▶ [SET OF TASKS]:
**1)** In the piece on the first data scientist, which areas make up William Cleveland's vision of data science, and what percentage does it give each one?
**2)** Print the part of the piece on the first data scientist that opens with the words containing "- Theory (20%)" and closes with "to look further.".
**3)** Carry on the piece on the first data scientist from the point where it stops.

▶ [PASSAGE GIVEN]:
● ● ● ● ● ● ●
A mathematician, a physicist, and an engineer walk into a bar. The bartender says, “Hello, Professor Gauss.”

Who *was* the first data scientist? There is a nice answer on
Quora. It
starts with Aristotle and goes from there.

Aristotle is listed at the top of Quora’s answer because he is
credited with founding *Empiricism*. He asserted that we should learn
from observations, not pure thought. It doesn’t sound radical today,
and I sometimes wonder if it was really radical in his day. Empiricism
was pretty different from existing philosophies but not so far from
the way most of us think: “You have to see it to believe it.”

Regardless, Empiricism is the keystone of modern science, and many others have contributed to this over the course of several thousand years. So let’s start by noting that when I say “Who was the first data scientist?” I am not talking about the first scientist, to which Aristotle has a strong claim.

I don’t mean the first statistician either. There are many who contributed to our understanding of statistics and probability over the years. They date at least to the Arab philosopher Al-Kindi in the 9th century with An Account of Early Statistical Inference in Arab Cryptology. An early fave of mine is Blaise Pascal (1623-1662), whose contributions include improving our understanding of fluids, the invention of the mechanical calculator – the Pascaline – (long before Babbage) and the underlying principles of gambling, which is the starting point of research into probability. But statistics is not data science. Many statisticians are also data scientists, but data science is bigger than just statistics.

David Donoho pointed out in
*50 Years of Data Science* (2017)
that there is a long argument about the relationship between data
science and statistics, but that most proponents of the newer field
see statistics only as part of a larger context. For instance, Donoho
dates data science back to Tukey with “The Future of Data Analysis”
(1962). Tukey was a strong statistician and re-inventor of one of the
most beautiful algorithms of all time, the
Fast Fourier Transform. He was
also the person who coined the term “bit”. He said

For a long time I have thought I was a statistician, interested in inferences from the particular to the general. But as I have watched mathematical statistics evolve, I have had cause to wonder and to doubt. …All in all I have come to feel that my central interest is in data analysis, which I take to include, among other things: procedures for analyzing data, techniques for interpreting the results of such procedures, ways of planning the gathering of data to make its analysis easier, more precise or more accurate, and all the machinery and results of (mathematical) statistics which apply to analyzing data.

To me, Tukey’s vision was that rather than silos of knowledge such as
statistics, we need a synthetic discipline that crosses
barriers. Tukey called it *data analysis*. The name *data science*
came later, coined by William Cleveland in
*Data Science: an Action Plan for Expanding the Technical Areas of the Field of Statistics* (2001),
I think because data analysis had come to mean something far more
specific than Tukey’s vision. Cleveland explained said what comprised his
vision:

- Multidisciplinary investigations (25%)
- Models and Methods for Data (20%)
- Computing with Data (15%)
- Pedagogy (15%)
- Tool Evaluation (5%)
- Theory (20%)

He and Tukey and many others were trying to change an agenda, and reduce the proportion of time spent on statistics theory in comparison to the other tasks. But as a working definition it isn’t easy to apply, so we need to look further.
● ● ● ● ● ● ●
▶ [DATA]:

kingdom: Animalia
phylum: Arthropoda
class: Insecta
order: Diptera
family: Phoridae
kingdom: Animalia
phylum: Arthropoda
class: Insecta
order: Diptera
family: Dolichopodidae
● ● ● ● ● ● ●
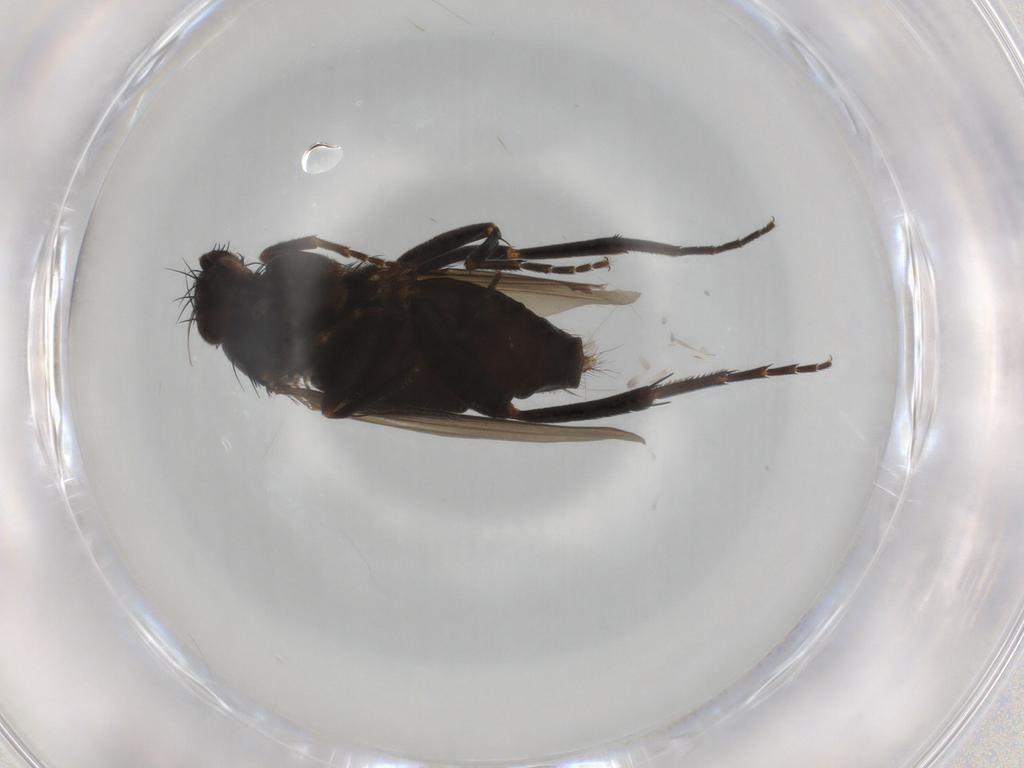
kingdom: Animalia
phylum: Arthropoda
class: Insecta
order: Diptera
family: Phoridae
● ● ● ● ● ● ●
▶ [ANSWERS FOR THE TASKS]:
**1)**
- Multidisciplinary investigations: 25%
- Models and Methods for Data: 20%
- Computing with Data: 15%
- Pedagogy: 15%
- Tool Evaluation: 5%
- Theory: 20%

**2)**
- Theory (20%)

He and Tukey and many others were trying to change an agenda, and reduce the proportion of time spent on statistics theory in comparison to the other tasks. But as a working definition it isn’t easy to apply, so we need to look further.

**3)**
Instead I like
Drew Conway’s Venn Diagram:
it shows data science as the integration of three main areas. None of
these is data science by itself. Few people sit in the
intersection. Most contribute to data science through maybe two
pieces. **That is OK!** The point is not to be the all-singing,
all-dancing trio. But when that happens it is cool.

And that is why I say Gauss should be considered the first data scientist; because he did it all.

Johann Carl Friedrich Gauss (1777-1855) was a child prodigy, correcting his father’s math when he was only 3. And there are other stories.

He was primarily a mathematician. He made major contributions to analysis, number theory and geometry. Just to give you an idea of how big these were, he had made multiple discoveries by the age of 21 that would each have made another man’s career by themselves. When Alexander von Humbolt asked Laplace who was the greatest mathematician in Germany, Laplace answered “Pfaff.” Confused, Humbolt asked “But what about Gauss?” Laplace answered “Oh Gauss. He is the greatest mathematician in the world.”

However, he had a second life: he was also an astronomer and physicist. His work on magnetism is recognised in the unit for flux being named after him and in Gauss’s law. He was, with Newton and others, of the breed where there was little distinction between physics and mathematics. However his work on astronomy is what interests me here.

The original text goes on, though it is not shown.